> [TASK DESCRIPTION]: Each entry needs to appear again, retyped exactly as it is below.

[RECORD EXCERPTS Boundary: Start]

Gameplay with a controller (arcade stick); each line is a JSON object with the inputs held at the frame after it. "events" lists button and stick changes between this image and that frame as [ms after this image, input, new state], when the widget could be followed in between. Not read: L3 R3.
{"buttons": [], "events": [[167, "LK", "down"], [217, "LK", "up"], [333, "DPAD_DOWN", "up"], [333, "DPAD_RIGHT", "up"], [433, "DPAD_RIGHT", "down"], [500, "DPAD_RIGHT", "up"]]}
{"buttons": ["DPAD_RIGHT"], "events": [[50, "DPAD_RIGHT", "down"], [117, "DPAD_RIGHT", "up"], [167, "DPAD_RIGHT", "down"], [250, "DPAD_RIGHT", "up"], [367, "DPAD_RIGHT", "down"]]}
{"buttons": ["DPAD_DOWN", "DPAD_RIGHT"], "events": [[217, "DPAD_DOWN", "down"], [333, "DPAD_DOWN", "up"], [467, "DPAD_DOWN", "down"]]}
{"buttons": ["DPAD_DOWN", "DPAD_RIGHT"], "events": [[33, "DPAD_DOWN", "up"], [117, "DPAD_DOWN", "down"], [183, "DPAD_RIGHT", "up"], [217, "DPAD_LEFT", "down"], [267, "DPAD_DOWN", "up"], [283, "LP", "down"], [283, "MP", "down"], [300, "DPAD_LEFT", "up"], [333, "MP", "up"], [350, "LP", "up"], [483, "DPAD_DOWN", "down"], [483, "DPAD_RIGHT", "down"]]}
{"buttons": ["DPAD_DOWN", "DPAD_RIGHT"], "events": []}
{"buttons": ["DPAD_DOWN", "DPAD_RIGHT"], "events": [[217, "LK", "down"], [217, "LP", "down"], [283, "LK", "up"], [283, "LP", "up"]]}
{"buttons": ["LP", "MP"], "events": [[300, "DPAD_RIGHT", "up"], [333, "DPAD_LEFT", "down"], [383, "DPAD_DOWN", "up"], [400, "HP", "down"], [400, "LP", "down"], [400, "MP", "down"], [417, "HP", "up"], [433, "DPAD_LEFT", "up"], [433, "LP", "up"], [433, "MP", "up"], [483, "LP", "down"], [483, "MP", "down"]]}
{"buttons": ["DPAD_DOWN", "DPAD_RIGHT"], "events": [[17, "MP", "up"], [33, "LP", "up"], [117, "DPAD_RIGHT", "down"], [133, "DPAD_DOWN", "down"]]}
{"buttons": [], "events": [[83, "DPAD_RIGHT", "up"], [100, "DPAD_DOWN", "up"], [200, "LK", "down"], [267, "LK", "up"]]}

[RECORD EXCERPTS Boundary: End]

> [FINAL ANSWER]:
Gameplay with a controller (arcade stick); each line is a JSON object with the inputs held at the frame after it. "events" lists button and stick changes between this image and that frame as [ms after this image, input, new state], when the widget could be followed in between. Not read: L3 R3.
{"buttons": [], "events": [[167, "LK", "down"], [217, "LK", "up"], [333, "DPAD_DOWN", "up"], [333, "DPAD_RIGHT", "up"], [433, "DPAD_RIGHT", "down"], [500, "DPAD_RIGHT", "up"]]}
{"buttons": ["DPAD_RIGHT"], "events": [[50, "DPAD_RIGHT", "down"], [117, "DPAD_RIGHT", "up"], [167, "DPAD_RIGHT", "down"], [250, "DPAD_RIGHT", "up"], [367, "DPAD_RIGHT", "down"]]}
{"buttons": ["DPAD_DOWN", "DPAD_RIGHT"], "events": [[217, "DPAD_DOWN", "down"], [333, "DPAD_DOWN", "up"], [467, "DPAD_DOWN", "down"]]}
{"buttons": ["DPAD_DOWN", "DPAD_RIGHT"], "events": [[33, "DPAD_DOWN", "up"], [117, "DPAD_DOWN", "down"], [183, "DPAD_RIGHT", "up"], [217, "DPAD_LEFT", "down"], [267, "DPAD_DOWN", "up"], [283, "LP", "down"], [283, "MP", "down"], [300, "DPAD_LEFT", "up"], [333, "MP", "up"], [350, "LP", "up"], [483, "DPAD_DOWN", "down"], [483, "DPAD_RIGHT", "down"]]}
{"buttons": ["DPAD_DOWN", "DPAD_RIGHT"], "events": []}
{"buttons": ["DPAD_DOWN", "DPAD_RIGHT"], "events": [[217, "LK", "down"], [217, "LP", "down"], [283, "LK", "up"], [283, "LP", "up"]]}
{"buttons": ["LP", "MP"], "events": [[300, "DPAD_RIGHT", "up"], [333, "DPAD_LEFT", "down"], [383, "DPAD_DOWN", "up"], [400, "HP", "down"], [400, "LP", "down"], [400, "MP", "down"], [417, "HP", "up"], [433, "DPAD_LEFT", "up"], [433, "LP", "up"], [433, "MP", "up"], [483, "LP", "down"], [483, "MP", "down"]]}
{"buttons": ["DPAD_DOWN", "DPAD_RIGHT"], "events": [[17, "MP", "up"], [33, "LP", "up"], [117, "DPAD_RIGHT", "down"], [133, "DPAD_DOWN", "down"]]}
{"buttons": [], "events": [[83, "DPAD_RIGHT", "up"], [100, "DPAD_DOWN", "up"], [200, "LK", "down"], [267, "LK", "up"]]}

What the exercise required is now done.